Kini, di sisi lain perjalanan itu, Lloyd berkata bahwa dia telah berevolusi. Itu kembali ke pencarian jiwa yang dia lakukan sekitar tahun 2020, dan bahkan sebelum itu ketika dia bekerja keras di bawah Ellis. “Saya bisa mengatakan bahwa saya belajar untuk hidup lebih banyak pada saat ini, untuk menjalani hari apa adanya. Selama dua setengah tahun, itu adalah hari demi hari. Saya pikir kita semua bisa belajar darinya, karena itulah kehidupan. Anda tidak ingin melihat terlalu jauh ke masa depan dan Anda khawatir tentang hal ini dan mengkhawatirkan hal itu.”

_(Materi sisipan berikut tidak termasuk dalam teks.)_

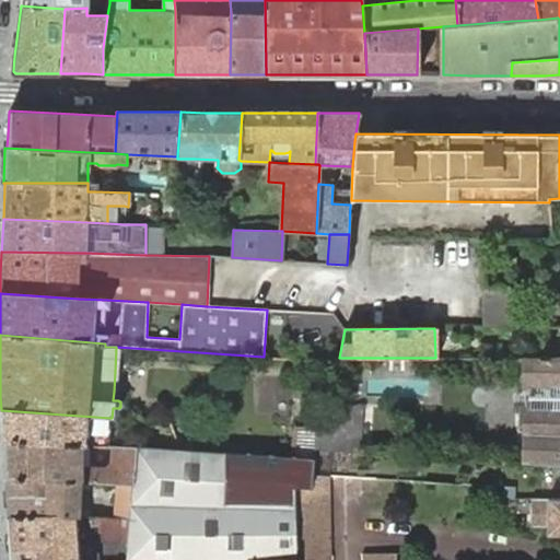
[(526,464),(559,465),(559,358),(527,358),(527,387),(526,409),(526,464)]
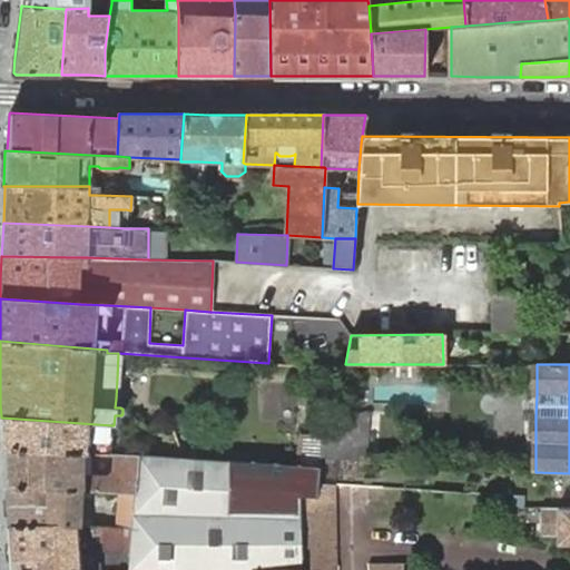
[(326,411),(320,458),(365,461),(369,412),(326,411)]
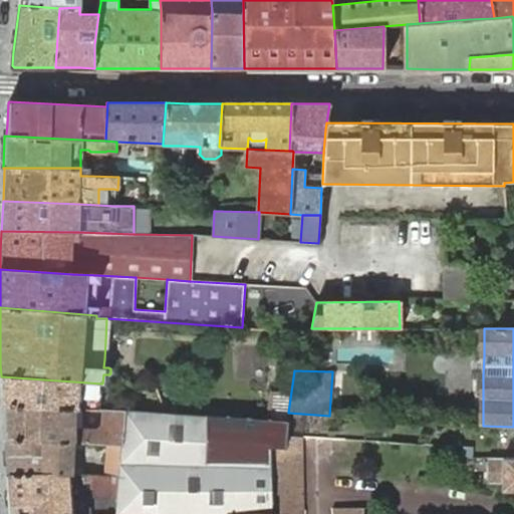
[(1,376),(3,404),(74,408),(99,409),(101,383),(1,376)]
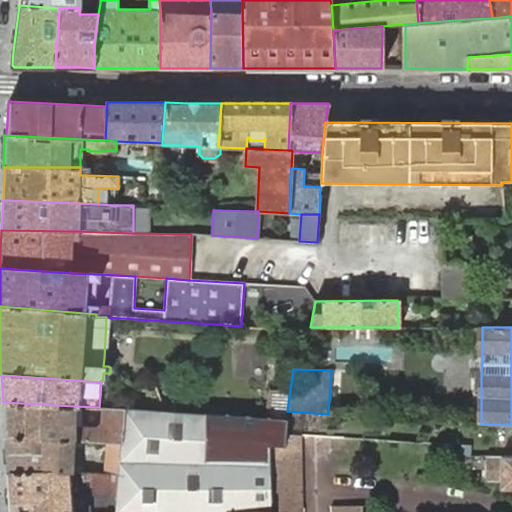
[(3,402),(6,438),(83,441),(108,442),(121,442),(124,409),(102,408),(101,424),(97,427),(74,427),(74,406),(3,402)]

Namun, Lloyd punya rencana untuk masa depan. Dia ingin berlibur bersama suaminya, mungkin seluruh keluarganya, di mana mereka dapat mematikan ponsel dan menghabiskan waktu bersama keponakan-keponakannya, yang berusia empat dan dua tahun, dengan keponakan ketiga yang akan berangkat pada bulan September. Anak berusia empat tahun memanggilnya “bibi Torli”, karena langit-langit mulutnya yang sedang berkembang belum siap untuk mendengar suara “mobil”. Dan Lloyd tentu sadar bahwa ada narasi berbeda seputar masa pensiunnya.
“Saya merasa tenang dan menikmati momen ini serta memainkan sepak bola terbaik yang pernah saya mainkan, namun akan tiba saatnya di mana semua hal baik akan berakhir,” katanya. “Bagi saya itu bukan masalah fisik. Seringkali, ketika atlet bertambah tua dan bertambah tua, mereka mulai mengalami cedera dan permainan mereka melambat dan menurun. Saya tidak merasa seperti itu, jadi bagi saya itu akan menjadi keputusan untuk memulai bab berikutnya dalam hidup saya, memulai sebuah keluarga dengan suami saya. Dan hanya untuk bisa melakukan sesuatu. Bermain ski, mengendarai ATV, tidak keluar rumah dan khawatir jika saya melakukannya, apakah saya akan melukai diri sendiri? Jalani saja hidup.”